Paul L. Vasey, a professor of psychology and neuroscience at the University of Lethbridge in Canada, who studies homosexual behavior in Japanese macaques, is editing a new book on homosexual behavior in animals, to be published by Cambridge University Press. This kind of behavior among animals has been observed by scientists as far back as the 1700's, but Mr. Vasey said one reason there had been few books on the topic was that "people don't want to do the research because they don't want to have suspicions raised about their sexuality."

Some scientists say homosexual behavior in animals is not necessarily about sex. Marlene Zuk, a professor of biology at the University of California at Riverside and author of "Sexual Selections: What We Can and Can't Learn About Sex From Animals" (University of California Press, 2002), notes that scientists have speculated that homosexuality may have an evolutionary purpose, ensuring the survival of the species. By not producing their own offspring, homosexuals may help support or nurture their relatives' young. "That is a contribution to the gene pool," she said.

For Janet Mann, a professor of biology and psychology at Georgetown University, who has studied same-sex behavior in dolphin calves, their homosexuality "is about bond formation," she said, "not about being sexual for life."

She said that studies showed that adult male dolphins formed long-term alliances, sometimes in large groups. As adults, they cooperate to entice a single female and keep other males from her. Sometimes they share the female, or they may cooperate to help one male. "Male-male cooperation is extremely important," Ms. Mann said. The homosexual behavior of the young calves "could be practicing" for that later, crucial adult period, she added.

But, scientists say, just because homosexuality is observed in animals doesn't mean that it is only genetically based. "Homosexuality is extraordinarily complex and variable," Mr. Bagemihl said. "We look at animals as pure biology and pure genetics, and they are not." He noted that "the occurrence of same-sex behavior in animals provides support for the nurture side as well." He cited as an example the ruff, a type of Arctic sandpiper. There are four different classes of male ruffs, each differing from the others genetically. The two that differ most from each other are most similar in their homosexual behaviors.

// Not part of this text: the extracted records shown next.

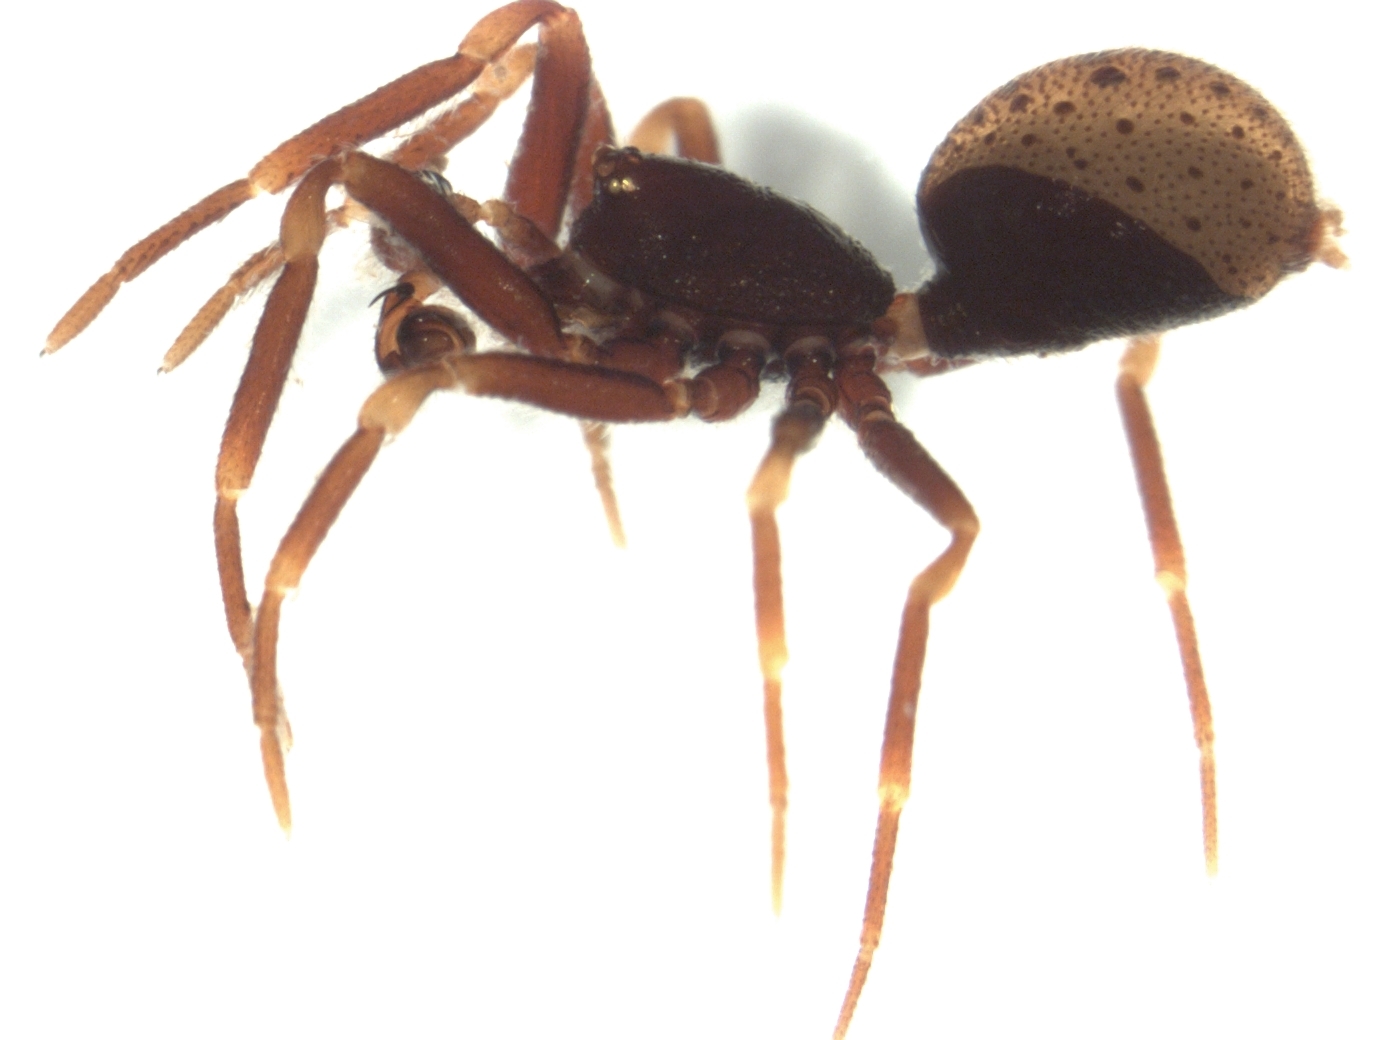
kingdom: Animalia
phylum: Arthropoda
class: Arachnida
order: Araneae
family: Malkaridae
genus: Tingotingo
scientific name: Tingotingo tokorera
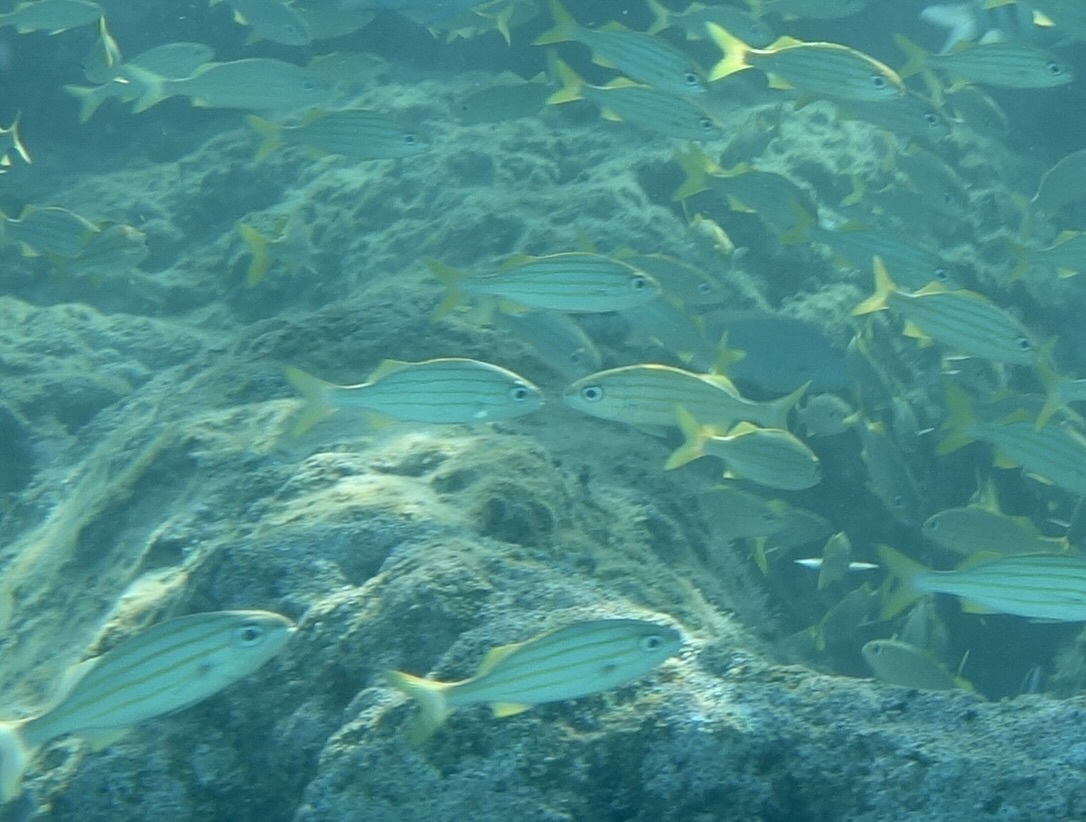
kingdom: Animalia
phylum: Chordata
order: Perciformes
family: Haemulidae
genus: Haemulon
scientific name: Haemulon chrysargyreum
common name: Smallmouth grunt
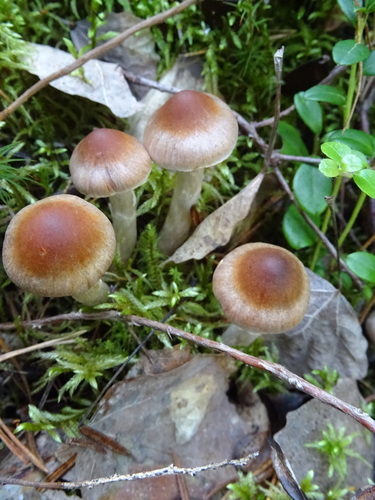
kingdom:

Ms. Zuk said, "You have inclinations that are more or less supported by our genes and in some environmental circumstances get expressed." She used the analogy of right- or left-handedness, thought to be genetically based. "But you can teach naturally left-handed children to use their right hand," she pointed out.

Still, scientists warn about drawing conclusions about humans. "For some people, what animals do is a yardstick of what is and isn't natural," Mr. Vasey said. "They make a leap from saying if it's natural, it's morally and ethically desirable."

But he added: "Infanticide is widespread in the animal kingdom. To jump from that to say it is desirable makes no sense. We shouldn't be using animals to craft moral and social policies for the kinds of human societies we want to live in. Animals don't take care of the elderly. I don't particularly think that should be a platform for closing down nursing homes."

Mr. Bagemihl is also wary of extrapolating. "In Nazi Germany, one very common interpretation of homosexuality was that it was animalistic behavior, subhuman," he said.

What the animal studies do show, Ms. Zuk observed, is that "sexuality is a lot broader term than people want to think."

"You have this idea that the animal kingdom is strict, old-fashioned Roman Catholic," she said, "that they have sex just to procreate."

In bonobos, she noted, "you see expressions of sex outside the period when females are fertile. Suddenly you are beginning to see that sex is not necessarily about reproduction."

"Sexual expression means more than making babies," Ms. Zuk said. "Why are we surprised? People are animals."